Еще до полудня по-полигонному Родин и Воронцов оказались на 4-й. Вошли в домик Травкина, отдышались, искупались, полежали на солнышке, и Родин на «газике» поехал на 35-ю, по пути сообщая встречным и попутным об интересных новостях с пляжа. Тем же занялся и Воронцов, обзванивая площадки.
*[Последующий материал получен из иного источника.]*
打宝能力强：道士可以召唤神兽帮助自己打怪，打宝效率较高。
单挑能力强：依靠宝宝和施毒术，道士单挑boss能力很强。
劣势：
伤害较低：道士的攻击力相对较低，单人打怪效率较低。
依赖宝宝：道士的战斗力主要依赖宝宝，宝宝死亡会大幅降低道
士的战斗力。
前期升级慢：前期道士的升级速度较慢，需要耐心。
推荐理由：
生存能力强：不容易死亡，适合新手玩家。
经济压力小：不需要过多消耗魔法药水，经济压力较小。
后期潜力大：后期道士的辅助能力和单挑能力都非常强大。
Разрабатывая весь этот спектакль, они уводили себя в тень, они топали за кулисами, изображая погоню, и перевирали реплики, сидя в суфлерской будке. Не прошло и часу, как в домик пожаловали особисты: поступил сигнал об утере документа, содержащего военную и государственную тайну, и документ этот — был или есть на «Долине». Отрицавший подобную возможность Воронцов посадил особистов в «Волгу» и привез их на 35-ю. Как раз — обеденный перерыв, все портфели инженеры сдали в спецчасть, там же, на «Долине». Комнату вскрыли, портфели тоже. Отсутствие двух схем в портфеле Казинца обнаружили. «Удовлетворительных объяснений дать не мог...» — так, наверное, отстучали в Москву телетайпом. Но выплыла фамилия: Шарапов, начальник 52-й лаборатории, приказавший Казинцу передать схемы — «для ознакомления разработчика с изменениями, внесенными в них». Передача произошла в воскресенье 18 июля. Случай не редкий, грозящий Казинцу и Шарапову строгим выговором и временным отстранением от полигона.